On 28/07/2025 12:31, Dev Jain wrote:
On 28/07/25 4:43 pm, Ryan Roberts wrote:
On 28/07/2025 11:31, Dev Jain wrote:
Memory hotunplug is done under the hotplug lock and ptdump walk is done under the init_mm.mmap_lock. Therefore, ptdump and hotunplug can run simultaneously without any synchronization. During hotunplug, free_empty_tables() is ultimately called to free up the pagetables. The following race can happen, where x denotes the level of the pagetable:
CPU1 CPU2 free_empty_pxd_table ptdump_walk_pgd() Get p(x+1)d table from pxd entry pxd_clear free_hotplug_pgtable_page(p(x+1)dp) Still using the p(x+1)d table
which leads to a user-after-free.
I'm not sure I understand this. ptdump_show() protects against this with get_online_mems()/put_online_mems(), doesn't it? There are 2 paths that call ptdump_walk_pgd(). This protects one of them. The other is ptdump_check_wx(); I thought you (or Anshuman?) had a patch in flight to fix that with [get|put]_online_mems() too?

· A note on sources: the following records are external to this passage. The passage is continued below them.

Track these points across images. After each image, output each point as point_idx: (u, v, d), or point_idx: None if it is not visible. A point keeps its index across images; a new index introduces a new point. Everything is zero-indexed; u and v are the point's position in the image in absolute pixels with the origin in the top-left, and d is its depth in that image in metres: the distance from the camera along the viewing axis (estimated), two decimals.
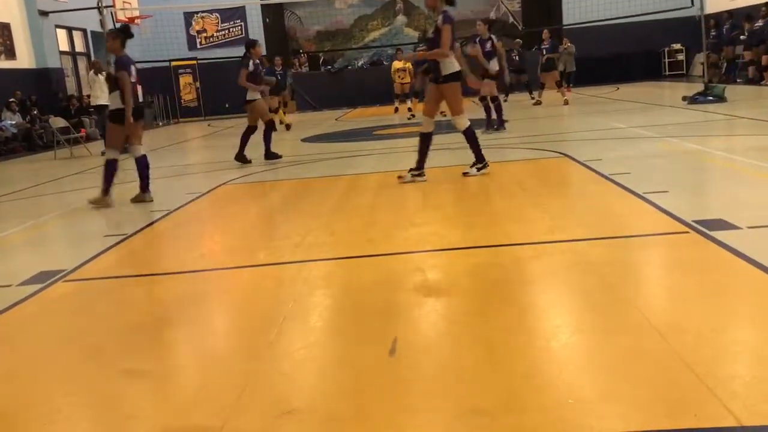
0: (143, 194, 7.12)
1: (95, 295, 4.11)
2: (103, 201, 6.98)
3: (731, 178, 6.04)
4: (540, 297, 3.46)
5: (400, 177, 6.80)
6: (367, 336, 3.02)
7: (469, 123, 6.80)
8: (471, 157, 6.96)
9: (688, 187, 5.79)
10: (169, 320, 3.51)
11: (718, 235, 3.97)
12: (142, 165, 7.13)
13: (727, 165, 6.58)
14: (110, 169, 7.03)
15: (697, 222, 4.29)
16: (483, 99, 10.66)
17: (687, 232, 4.16)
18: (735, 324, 2.89)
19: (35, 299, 3.98)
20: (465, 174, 6.84)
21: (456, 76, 6.68)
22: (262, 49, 8.15)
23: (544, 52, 16.13)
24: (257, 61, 9.78)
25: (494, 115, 10.74)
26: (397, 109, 16.70)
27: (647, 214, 4.77)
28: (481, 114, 10.95)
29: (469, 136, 6.83)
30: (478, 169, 6.86)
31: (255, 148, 9.62)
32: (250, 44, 9.91)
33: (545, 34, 16.33)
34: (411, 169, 6.84)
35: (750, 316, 2.95)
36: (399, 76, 16.45)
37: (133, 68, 7.00)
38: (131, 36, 7.13)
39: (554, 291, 3.50)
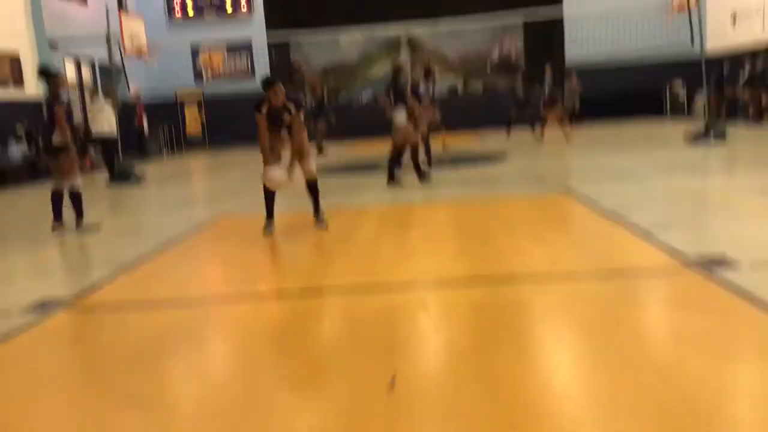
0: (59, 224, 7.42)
1: (94, 324, 4.10)
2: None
3: (733, 215, 6.05)
4: (541, 332, 3.44)
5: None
6: (366, 370, 3.00)
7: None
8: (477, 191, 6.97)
9: (690, 224, 5.79)
10: (167, 350, 3.50)
11: (720, 272, 3.97)
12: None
13: (729, 202, 6.59)
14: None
15: (698, 259, 4.28)
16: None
17: (688, 269, 4.16)
18: (737, 364, 2.87)
19: (34, 327, 3.96)
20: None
21: None
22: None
23: (547, 89, 16.26)
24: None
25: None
26: None
27: (649, 250, 4.77)
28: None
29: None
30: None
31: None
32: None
33: (548, 70, 16.48)
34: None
35: (752, 356, 2.93)
36: None
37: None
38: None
39: (555, 326, 3.49)
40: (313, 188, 6.63)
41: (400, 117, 9.19)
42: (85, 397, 2.99)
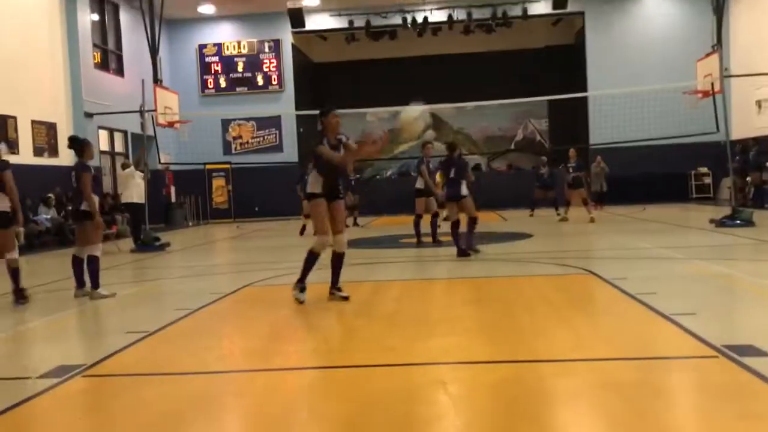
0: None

Sorry if my memory is failing me here...
Nope, I think I just had a use-after-free in my memory so I came up with this patch :) Because of the recent work with ptdump, I was so concentrated on ptdump_walk_pgd() that I didn't even bother looking up the call chain. And I even forgot we had these [get|put]_online_mems() patches recently.
I just checked; Anshuman's fix is in mm-stable, so I guess it'll be in v6.17-rc1.
That's the patch: https://lore.kernel.org/linux-arm-kernel/20250620052427.2092093-1-anshuman.k...
Sorry for the noise, it must have been incredibly confusing to see this patch :(